SecurityScorecard's STRIKE team also reported that over 53,000 of the exposed instances showed links to previous data breaches, suggesting that the machines hosting these AI agents had already been compromised at some point. Running an internet-facing AI agent on a device with a breach history is the security equivalent of installing a new front door while the back wall is already missing.

The Malicious Skills Problem

The exposure and vulnerability story was bad enough. Then Bitdefender Labs dropped a companion finding that made it worse.

Their analysis of skills published on ClawHub - OpenClaw's public registry where users discover and install plugins for their AI agents - found that approximately 17% of the skills analyzed during the first week of February 2026 exhibited malicious behavior. Nearly 900 malicious skills were identified in total. These were not borderline cases or false positives. Bitdefender reported backdoors, credential-stealing payloads, and information exfiltration routines disguised as useful automations. Crypto-focused skills targeting Solana and Binance users were particularly well-represented in the malicious category.

This matters because an OpenClaw skill runs with whatever permissions the AI agent has been granted. If an agent has access to a user's filesystem, messaging platforms, and API keys, so does every skill installed on that agent. The combination of public internet exposure, known RCE vulnerabilities, and a marketplace riddled with malicious plugins created what one security analysis described as a "lethal trifecta": private data access, untrusted content exposure, and external communication capability, all converging on a single platform.

The Default Configuration Problem

The root cause of the mass exposure was arguably the most mundane and most preventable element of the entire incident. OpenClaw's gateway server bound to all network interfaces by default rather than restricting connections to the local machine only. For a tool marketed as a personal AI assistant that "you run on your own devices," this default was the architectural equivalent of designing a diary with a public-access API.

Users who deployed OpenClaw without changing this default, particularly on cloud instances or machines with public IP addresses, inadvertently made their entire AI agent stack accessible to anyone who knew where to look. Many apparently did not know to look at their own network configuration, given that 135,000 of them left their instances wide open.

SecurityScorecard's STRIKE team explicitly urged immediate configuration changes and cautious organizational deployment, warning that the combination of insecure defaults and the malicious skill ecosystem made OpenClaw a high-value attack vector.

The Response

OpenClaw released version 2026.1.29, which patched all three CVEs. The project also announced a partnership with VirusTotal to scan ClawHub skills for malicious behavior before users could install them - a reasonable measure, though one that arrived after 900 malicious skills had already been distributed through the registry.

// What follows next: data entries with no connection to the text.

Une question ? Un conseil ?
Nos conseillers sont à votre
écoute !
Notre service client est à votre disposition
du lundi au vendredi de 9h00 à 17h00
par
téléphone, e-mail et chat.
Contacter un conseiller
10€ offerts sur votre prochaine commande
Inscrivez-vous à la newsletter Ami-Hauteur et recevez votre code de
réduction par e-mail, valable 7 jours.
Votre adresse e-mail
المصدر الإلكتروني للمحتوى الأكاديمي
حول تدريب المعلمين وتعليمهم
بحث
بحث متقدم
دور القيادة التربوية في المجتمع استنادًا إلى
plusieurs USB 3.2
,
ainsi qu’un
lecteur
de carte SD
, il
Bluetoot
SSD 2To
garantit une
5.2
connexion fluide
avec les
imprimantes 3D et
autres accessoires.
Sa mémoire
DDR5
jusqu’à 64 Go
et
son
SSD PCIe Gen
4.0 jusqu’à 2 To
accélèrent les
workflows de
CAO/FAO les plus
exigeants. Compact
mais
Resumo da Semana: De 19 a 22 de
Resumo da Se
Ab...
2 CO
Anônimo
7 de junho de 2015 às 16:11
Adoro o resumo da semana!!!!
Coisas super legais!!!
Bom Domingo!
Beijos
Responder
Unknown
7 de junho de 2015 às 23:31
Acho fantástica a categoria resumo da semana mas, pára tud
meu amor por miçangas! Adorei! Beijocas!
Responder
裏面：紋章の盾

The version history tells its own story about the timeline. The CVEs were received by MITRE on February 1 and 2, 2026. NIST completed initial analysis by February 13. The SecurityScorecard scanning data landed on February 9. The patch had been available since January 29, but with 135,000 instances still exposed more than a week later, adoption was clearly not keeping pace with the threat.

What This Tells Us

The OpenClaw incident is a textbook illustration of what happens when an open-source tool designed for personal, local-first use gains mass adoption without its security posture evolving to match. The default binding to all interfaces was a convenience choice that became a liability at scale. The skill marketplace grew faster than the vetting infrastructure could support. And the CVEs turned a misconfiguration problem into an active exploitation opportunity.

For organizations evaluating AI agent deployments, the takeaway is direct: default configurations are not security configurations. An AI agent with broad system permissions, network exposure, and an unvetted plugin ecosystem is not a productivity tool. It is an attack surface dressed up in a helpful chatbot interface.